Let's implement an example of selection bias as well as training a model with non-representative data.

**Context**: <br>
A survey was conducted to understand the average height of the students
of a high-school in Berlin. <br>
Thus, we are going to calculate the average height of the students
as well as simulate <br> 
an selection bias by conducting the survey only with students that are part of the basketball team. <br>
For this case scenario, we assume they are tall people.

In [74]:
import numpy as np

#. Define population
population = np.random.normal(165, scale=10, size=1500)

#. Sample students
num_students = 200
sample_students = random.choices(population, k=num_students)

#. Students that are in the basketball team.
biased_sample = np.random.normal(loc=195, scale=3, size=num_students)

#. Calculate avg. heights
popu_avg_height = round(np.mean(sample_students), 2)
sample_avg_height = round(np.mean(biased_sample), 2)

print(f"True Population Mean Height: { popu_avg_height } cm")
print(f"Biased Sample Mean Height: { sample_avg_height } cm")

True Population Mean Height: 165.11 cm
Biased Sample Mean Height: 194.8 cm


**Remarks**

- This is a simple example that shows that we must be careful when sampling data.
- Make sure to identify possible groups in the data and include samples from each group (i.e. Strata). Thus you keep the population representativeness.

**Context**: <br>
The goal is to predict house prices, but we are going to use a biased training dataset. <br>
In this cases, we train the model only with hours from urban areas. However, we perform <br>
prediction on houses from rural areas. This presents how the non-representativeness can <br>
affect a machine learning model. 

In [89]:
import pandas as pd
from sklearn.linear_model import LinearRegression
from sklearn.metrics import mean_squared_error

np.random.seed(42)

#. Houses in the urban area
num_houses = 200
urban_data = pd.DataFrame({
    "Sqm": np.random.randint(80, 300, num_houses),
    "Price": np.random.randint(100000, 500000, num_houses)
})

#. Houses in the rural area
num_houses = 30 # Test set
rural_data = pd.DataFrame({
    "Sqm": np.random.randint(120, 280, num_houses),
    "Price": np.random.randint(50000, 200000, num_houses)
})

#. Training data
X_train = urban_data[["Sqm"]]
y_train = urban_data["Price"]

#. Test data
X_test = rural_data[["Sqm"]]
y_test = rural_data["Price"]

#. Build model
lr_model = LinearRegression()
lr_model.fit(X_train, y_train)

#. Predict price house
price_pred = lr_model.predict(X_test)

#. Evaluate predictions
mse = mean_squared_error(y_test, price_pred)

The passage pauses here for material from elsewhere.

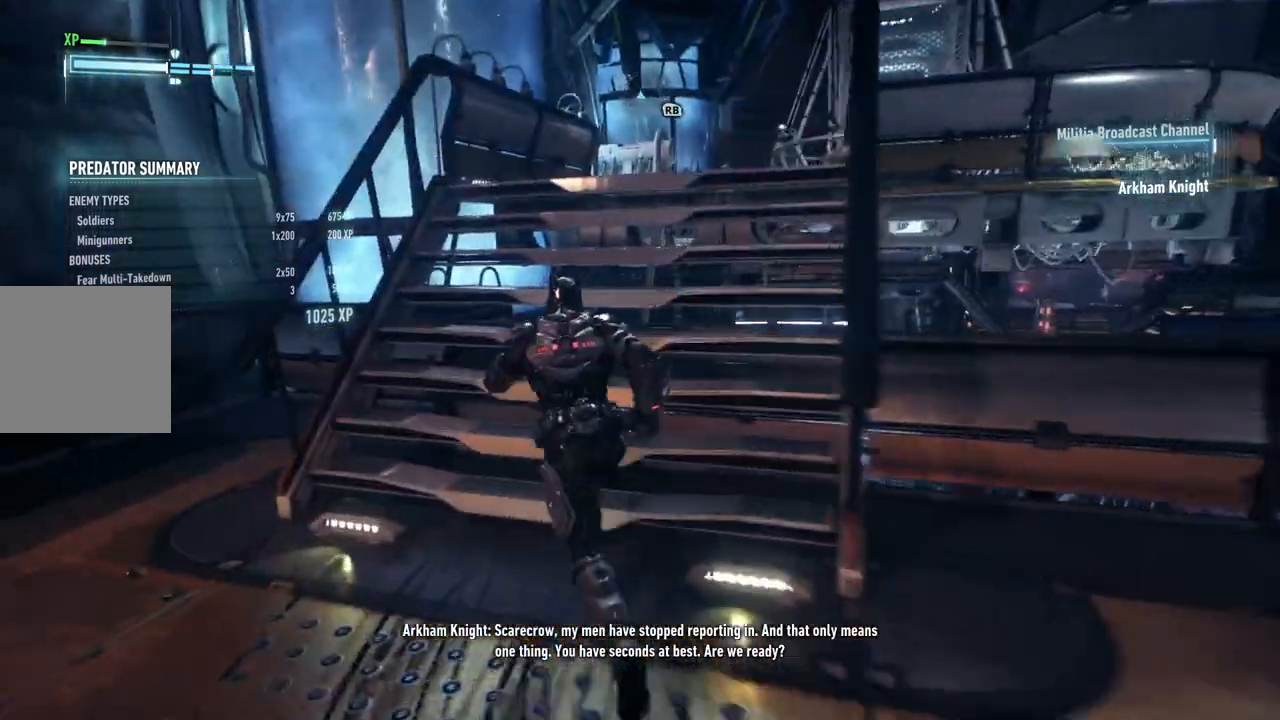
{"buttons": ["A"], "left_stick": "up", "right_stick": "right", "events": []}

print(f"Mean Squared Error (MSE) on Rural data: { round(mse, 2) }")

Mean Squared Error (MSE) on Rural data: 30180720960.17


**Remarks**

- As expected, the models failed to generalize to rural data due to selection bias in the training dataset.
- The high prediction errors results of this example shows what may occur when we fail in getting the data representative correctly.

**Other examples**

- A company wants to conduct a survey about its products but it only considers responds from the contact formular fron company's website. it doesn't include responds from letters or even email.

**Avoid selection bias?**

- Use **stratified sampling** to select the same proportion of each group.
- Make sure to run a **fair random sampling** (from the population).
- Handle missing data and collect diverse data.